__GOAL OF THE EXERCISE__
Reproduce word for word, from the entries below, the line with "28: (200, 537, 2.78)", the line with "39: (7, 515, 5.62)", and every line between them, and nothing more.

══ RECORD EXTRACTS ══

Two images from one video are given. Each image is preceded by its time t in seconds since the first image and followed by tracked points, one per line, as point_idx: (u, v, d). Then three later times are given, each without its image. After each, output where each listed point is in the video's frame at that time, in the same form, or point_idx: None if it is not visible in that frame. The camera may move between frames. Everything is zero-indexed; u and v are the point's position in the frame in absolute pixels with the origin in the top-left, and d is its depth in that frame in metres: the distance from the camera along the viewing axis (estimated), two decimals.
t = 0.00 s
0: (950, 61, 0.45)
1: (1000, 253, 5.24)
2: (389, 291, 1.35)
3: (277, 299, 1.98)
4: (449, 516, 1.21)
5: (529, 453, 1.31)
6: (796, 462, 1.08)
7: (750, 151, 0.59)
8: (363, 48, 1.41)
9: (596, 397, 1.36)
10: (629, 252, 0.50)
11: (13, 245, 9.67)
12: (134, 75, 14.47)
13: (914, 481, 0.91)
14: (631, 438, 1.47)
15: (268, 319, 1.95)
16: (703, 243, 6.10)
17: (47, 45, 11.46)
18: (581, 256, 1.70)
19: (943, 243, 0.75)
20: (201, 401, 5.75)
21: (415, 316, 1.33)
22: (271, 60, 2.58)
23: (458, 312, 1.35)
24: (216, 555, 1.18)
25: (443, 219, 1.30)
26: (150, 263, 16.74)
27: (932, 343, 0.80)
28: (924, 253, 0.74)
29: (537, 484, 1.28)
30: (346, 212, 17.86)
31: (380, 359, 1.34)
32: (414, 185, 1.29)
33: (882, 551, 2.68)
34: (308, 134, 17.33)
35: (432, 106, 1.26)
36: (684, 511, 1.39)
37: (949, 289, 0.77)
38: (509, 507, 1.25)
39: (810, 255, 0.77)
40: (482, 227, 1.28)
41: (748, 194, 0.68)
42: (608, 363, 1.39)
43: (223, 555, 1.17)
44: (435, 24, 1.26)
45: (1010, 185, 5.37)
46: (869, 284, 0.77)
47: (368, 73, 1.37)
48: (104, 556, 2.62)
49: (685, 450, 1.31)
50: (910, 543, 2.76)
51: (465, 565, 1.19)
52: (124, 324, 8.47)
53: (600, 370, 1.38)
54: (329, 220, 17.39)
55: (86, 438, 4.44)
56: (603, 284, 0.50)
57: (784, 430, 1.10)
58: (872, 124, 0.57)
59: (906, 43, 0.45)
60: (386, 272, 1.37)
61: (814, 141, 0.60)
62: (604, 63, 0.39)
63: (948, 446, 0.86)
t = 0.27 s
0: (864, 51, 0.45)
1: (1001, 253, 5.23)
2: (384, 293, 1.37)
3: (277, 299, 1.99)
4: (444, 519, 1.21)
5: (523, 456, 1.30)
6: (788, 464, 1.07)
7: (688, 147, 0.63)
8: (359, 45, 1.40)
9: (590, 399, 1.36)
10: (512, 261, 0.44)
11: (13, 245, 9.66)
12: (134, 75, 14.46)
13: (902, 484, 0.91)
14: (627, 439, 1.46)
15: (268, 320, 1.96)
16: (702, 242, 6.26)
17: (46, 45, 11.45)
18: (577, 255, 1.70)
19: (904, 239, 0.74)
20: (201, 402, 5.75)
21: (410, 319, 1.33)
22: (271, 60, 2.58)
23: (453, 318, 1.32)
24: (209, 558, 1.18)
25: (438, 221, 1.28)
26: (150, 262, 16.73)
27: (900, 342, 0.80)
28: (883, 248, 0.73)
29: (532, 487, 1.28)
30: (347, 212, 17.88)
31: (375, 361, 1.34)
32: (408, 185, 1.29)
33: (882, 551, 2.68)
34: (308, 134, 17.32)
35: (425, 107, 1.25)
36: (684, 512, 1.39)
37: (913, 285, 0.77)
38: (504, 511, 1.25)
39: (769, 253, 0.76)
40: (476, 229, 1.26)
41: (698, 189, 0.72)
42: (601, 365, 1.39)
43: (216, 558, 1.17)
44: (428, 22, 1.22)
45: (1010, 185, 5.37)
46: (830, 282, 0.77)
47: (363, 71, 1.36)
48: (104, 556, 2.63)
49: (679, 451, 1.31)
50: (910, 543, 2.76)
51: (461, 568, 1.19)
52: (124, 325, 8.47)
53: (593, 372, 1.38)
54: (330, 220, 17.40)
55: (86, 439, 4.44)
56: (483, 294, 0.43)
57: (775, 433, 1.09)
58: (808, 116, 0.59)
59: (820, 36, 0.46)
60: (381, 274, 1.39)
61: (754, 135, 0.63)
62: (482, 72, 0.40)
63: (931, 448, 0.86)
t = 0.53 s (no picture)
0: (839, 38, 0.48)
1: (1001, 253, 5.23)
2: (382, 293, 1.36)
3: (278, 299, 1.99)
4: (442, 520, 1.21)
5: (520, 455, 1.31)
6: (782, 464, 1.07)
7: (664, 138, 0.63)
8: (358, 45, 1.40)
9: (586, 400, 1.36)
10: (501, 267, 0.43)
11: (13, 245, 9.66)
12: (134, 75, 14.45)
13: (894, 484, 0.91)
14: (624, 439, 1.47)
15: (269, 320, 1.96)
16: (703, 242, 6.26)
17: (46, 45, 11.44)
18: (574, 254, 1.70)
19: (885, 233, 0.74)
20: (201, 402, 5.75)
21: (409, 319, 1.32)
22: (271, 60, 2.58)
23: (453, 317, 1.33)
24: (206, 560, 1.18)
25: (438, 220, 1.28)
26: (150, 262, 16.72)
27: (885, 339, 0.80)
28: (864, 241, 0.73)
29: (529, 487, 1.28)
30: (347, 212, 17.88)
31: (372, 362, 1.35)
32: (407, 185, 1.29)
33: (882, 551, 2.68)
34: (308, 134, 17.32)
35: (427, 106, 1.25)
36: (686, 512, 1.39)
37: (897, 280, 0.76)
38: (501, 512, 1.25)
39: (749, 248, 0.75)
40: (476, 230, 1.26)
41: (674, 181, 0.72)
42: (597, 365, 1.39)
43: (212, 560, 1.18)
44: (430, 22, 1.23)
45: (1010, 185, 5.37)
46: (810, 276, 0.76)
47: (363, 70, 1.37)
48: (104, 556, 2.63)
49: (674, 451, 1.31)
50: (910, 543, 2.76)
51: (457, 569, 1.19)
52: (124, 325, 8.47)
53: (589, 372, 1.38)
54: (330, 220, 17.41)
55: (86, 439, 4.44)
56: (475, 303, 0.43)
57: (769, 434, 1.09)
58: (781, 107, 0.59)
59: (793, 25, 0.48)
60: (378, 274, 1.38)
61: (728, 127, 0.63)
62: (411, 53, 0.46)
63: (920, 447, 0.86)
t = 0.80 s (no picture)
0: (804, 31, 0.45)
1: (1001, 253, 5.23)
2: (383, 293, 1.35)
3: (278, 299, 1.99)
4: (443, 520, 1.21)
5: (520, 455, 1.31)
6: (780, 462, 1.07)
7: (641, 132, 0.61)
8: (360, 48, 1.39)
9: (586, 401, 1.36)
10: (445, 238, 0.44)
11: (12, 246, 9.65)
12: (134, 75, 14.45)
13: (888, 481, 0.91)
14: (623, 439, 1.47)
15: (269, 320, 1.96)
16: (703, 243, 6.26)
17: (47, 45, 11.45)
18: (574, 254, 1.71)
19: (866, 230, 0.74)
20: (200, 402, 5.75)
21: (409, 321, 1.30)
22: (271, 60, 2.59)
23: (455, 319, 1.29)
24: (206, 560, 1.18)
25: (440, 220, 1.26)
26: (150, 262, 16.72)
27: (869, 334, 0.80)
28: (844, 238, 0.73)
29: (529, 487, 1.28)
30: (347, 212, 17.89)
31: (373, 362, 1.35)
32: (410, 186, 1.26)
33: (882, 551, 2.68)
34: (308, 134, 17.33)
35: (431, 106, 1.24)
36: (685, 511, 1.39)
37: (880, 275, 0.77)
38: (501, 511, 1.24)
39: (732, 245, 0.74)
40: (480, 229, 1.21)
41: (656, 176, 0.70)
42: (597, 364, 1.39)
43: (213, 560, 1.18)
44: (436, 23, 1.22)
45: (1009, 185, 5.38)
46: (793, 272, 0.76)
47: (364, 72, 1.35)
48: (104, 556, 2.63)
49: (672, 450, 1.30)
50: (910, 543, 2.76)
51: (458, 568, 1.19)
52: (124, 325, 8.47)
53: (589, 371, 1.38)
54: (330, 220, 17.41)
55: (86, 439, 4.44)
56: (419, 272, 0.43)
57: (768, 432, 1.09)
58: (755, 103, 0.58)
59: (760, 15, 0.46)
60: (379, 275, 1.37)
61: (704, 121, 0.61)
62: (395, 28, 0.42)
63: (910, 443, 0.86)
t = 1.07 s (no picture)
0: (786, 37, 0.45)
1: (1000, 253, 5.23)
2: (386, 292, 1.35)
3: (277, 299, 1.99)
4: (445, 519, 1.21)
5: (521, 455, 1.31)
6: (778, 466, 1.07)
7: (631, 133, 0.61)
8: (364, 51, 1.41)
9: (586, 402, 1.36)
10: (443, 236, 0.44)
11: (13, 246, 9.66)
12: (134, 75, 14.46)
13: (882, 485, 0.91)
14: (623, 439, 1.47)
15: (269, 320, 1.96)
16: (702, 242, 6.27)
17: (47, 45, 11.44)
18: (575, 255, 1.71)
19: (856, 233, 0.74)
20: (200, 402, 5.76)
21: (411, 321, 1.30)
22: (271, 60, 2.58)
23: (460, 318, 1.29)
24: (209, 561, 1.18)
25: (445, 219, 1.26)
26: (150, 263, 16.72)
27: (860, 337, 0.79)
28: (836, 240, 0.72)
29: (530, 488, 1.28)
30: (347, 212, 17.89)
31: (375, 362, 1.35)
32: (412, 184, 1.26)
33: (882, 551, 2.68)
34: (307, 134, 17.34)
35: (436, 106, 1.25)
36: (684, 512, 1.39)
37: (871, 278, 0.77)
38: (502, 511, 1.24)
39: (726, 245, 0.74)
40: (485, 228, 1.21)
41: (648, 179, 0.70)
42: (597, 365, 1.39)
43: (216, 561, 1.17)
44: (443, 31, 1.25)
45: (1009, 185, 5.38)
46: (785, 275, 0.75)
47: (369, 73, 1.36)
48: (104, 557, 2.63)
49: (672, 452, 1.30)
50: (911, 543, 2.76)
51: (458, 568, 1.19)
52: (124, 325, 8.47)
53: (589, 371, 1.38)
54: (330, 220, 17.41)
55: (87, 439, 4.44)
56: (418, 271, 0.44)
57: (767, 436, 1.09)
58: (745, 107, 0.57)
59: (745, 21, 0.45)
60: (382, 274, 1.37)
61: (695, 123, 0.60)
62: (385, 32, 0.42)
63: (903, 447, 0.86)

═══
══ RECORD EXTRACTS ══

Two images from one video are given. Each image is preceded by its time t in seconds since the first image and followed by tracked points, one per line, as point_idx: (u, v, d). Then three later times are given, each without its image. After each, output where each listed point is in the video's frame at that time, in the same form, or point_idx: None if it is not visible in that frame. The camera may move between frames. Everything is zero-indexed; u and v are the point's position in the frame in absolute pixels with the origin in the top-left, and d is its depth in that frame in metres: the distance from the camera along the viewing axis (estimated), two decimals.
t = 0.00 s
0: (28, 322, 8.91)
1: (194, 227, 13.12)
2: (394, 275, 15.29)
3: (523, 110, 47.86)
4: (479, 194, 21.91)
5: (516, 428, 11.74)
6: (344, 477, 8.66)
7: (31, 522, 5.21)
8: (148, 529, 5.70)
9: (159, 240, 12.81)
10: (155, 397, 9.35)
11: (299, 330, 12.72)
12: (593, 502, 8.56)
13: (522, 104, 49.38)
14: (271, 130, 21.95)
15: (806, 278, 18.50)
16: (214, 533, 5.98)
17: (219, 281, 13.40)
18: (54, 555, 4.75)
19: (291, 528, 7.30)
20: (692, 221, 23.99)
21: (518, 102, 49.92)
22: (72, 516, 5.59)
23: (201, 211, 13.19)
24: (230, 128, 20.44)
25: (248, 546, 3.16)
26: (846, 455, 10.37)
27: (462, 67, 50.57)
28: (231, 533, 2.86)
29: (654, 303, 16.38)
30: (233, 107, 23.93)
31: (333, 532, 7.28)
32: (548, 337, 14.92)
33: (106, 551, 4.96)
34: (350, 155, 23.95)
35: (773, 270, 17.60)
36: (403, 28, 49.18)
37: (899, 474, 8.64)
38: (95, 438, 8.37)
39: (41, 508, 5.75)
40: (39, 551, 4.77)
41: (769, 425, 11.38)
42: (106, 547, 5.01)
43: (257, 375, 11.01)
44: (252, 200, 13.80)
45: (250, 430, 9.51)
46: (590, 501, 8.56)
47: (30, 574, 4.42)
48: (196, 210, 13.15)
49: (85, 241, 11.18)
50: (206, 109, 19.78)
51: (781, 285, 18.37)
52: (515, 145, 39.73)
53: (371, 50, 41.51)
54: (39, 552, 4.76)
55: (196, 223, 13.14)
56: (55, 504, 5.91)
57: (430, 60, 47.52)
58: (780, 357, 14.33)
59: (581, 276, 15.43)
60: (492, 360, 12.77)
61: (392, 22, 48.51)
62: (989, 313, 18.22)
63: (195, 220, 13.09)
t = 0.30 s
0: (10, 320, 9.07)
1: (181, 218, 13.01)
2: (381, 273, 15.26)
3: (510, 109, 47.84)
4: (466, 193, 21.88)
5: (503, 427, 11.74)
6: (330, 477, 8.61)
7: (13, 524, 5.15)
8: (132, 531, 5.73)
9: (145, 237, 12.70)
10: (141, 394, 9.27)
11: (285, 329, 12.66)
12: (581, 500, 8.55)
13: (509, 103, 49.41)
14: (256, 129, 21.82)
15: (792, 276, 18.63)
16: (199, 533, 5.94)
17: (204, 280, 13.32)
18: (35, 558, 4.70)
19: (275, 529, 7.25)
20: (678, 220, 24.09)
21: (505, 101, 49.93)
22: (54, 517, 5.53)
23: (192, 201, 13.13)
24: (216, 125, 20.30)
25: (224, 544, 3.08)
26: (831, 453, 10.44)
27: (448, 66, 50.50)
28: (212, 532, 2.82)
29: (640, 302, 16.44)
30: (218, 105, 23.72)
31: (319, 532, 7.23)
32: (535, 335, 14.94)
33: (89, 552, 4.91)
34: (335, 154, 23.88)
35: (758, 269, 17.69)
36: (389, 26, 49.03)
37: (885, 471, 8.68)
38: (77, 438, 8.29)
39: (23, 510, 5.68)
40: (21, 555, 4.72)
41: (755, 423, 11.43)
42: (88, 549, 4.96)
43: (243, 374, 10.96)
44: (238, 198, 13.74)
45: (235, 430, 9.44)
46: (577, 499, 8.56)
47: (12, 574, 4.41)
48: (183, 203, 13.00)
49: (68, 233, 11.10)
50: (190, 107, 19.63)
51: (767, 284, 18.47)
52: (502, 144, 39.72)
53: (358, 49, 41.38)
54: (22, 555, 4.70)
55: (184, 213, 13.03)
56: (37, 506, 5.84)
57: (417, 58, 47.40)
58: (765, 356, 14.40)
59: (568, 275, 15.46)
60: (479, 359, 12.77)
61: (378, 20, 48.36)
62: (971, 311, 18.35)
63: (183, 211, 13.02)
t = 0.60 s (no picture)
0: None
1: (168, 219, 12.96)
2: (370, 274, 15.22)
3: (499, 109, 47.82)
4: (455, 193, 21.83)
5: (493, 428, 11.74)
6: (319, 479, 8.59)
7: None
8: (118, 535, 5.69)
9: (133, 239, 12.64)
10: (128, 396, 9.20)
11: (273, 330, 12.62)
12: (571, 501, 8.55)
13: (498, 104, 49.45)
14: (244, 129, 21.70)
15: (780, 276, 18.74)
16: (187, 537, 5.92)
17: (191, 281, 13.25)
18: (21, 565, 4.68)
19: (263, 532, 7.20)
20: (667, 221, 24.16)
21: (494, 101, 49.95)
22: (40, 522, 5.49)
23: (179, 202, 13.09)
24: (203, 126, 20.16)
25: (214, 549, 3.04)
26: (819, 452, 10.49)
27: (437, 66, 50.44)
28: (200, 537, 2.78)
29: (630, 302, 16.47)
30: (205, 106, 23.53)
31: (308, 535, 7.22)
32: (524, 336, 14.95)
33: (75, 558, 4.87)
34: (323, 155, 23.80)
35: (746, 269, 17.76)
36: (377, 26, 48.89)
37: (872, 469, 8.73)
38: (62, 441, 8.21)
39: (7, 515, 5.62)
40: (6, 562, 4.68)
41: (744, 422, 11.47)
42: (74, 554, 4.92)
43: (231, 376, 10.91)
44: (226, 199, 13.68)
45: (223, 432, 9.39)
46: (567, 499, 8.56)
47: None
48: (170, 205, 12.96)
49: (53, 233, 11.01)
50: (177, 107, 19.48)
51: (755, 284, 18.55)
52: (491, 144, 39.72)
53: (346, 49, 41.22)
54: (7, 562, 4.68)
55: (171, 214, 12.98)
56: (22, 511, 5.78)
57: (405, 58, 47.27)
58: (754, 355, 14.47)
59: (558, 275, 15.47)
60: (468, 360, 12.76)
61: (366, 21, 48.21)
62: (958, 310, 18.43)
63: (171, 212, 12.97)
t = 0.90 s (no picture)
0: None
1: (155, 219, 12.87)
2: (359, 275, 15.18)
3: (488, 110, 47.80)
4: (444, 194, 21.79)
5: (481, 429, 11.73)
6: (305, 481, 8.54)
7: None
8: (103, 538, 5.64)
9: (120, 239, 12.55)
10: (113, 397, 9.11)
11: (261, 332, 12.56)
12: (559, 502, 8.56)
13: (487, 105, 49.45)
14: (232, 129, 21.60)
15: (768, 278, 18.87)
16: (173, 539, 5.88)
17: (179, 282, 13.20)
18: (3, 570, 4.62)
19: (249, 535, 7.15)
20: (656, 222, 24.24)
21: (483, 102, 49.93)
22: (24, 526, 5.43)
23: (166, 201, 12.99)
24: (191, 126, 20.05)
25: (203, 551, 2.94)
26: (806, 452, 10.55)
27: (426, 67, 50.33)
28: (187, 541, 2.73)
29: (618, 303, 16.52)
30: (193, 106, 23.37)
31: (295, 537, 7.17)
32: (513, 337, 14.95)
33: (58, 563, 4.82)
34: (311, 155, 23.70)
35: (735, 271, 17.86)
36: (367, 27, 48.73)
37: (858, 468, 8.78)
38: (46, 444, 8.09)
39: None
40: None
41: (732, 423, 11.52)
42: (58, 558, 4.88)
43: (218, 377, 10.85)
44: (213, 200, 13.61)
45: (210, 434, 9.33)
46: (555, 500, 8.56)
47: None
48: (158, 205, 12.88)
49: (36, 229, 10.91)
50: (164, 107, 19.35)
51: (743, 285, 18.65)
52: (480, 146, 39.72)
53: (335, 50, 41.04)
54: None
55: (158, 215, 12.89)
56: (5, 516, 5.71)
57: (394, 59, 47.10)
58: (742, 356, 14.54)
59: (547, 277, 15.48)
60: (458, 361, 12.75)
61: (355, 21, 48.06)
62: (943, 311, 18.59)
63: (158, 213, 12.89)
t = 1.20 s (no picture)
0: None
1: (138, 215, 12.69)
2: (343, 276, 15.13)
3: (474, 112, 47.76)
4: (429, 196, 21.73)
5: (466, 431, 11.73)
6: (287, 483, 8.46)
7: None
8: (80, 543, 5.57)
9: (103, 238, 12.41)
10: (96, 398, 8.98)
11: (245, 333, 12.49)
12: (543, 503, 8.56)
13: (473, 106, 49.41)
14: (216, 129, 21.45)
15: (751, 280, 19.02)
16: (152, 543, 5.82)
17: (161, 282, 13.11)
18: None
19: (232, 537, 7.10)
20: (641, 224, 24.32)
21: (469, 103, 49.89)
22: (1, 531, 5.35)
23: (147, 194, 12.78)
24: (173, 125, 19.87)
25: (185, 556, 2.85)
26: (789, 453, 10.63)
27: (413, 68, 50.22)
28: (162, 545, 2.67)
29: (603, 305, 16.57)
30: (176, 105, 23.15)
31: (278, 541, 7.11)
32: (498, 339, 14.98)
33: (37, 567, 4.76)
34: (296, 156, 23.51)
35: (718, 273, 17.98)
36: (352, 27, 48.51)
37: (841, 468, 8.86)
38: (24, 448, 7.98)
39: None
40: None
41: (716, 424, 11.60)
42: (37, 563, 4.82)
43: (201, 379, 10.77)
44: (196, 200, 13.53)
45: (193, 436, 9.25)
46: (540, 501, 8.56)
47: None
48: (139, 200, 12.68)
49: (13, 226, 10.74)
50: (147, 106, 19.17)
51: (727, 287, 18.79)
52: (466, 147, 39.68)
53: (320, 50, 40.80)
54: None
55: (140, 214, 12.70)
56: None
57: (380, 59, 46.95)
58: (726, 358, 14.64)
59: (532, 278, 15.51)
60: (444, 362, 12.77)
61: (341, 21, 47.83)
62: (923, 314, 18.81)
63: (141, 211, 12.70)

═══

__SOLUTION FOR THIS PROBLEM__
28: (200, 537, 2.78)
29: (630, 302, 16.47)
30: (205, 106, 23.53)
31: (308, 535, 7.22)
32: (524, 336, 14.95)
33: (75, 558, 4.87)
34: (323, 155, 23.80)
35: (746, 269, 17.76)
36: (377, 26, 48.89)
37: (872, 469, 8.73)
38: (62, 441, 8.21)
39: (7, 515, 5.62)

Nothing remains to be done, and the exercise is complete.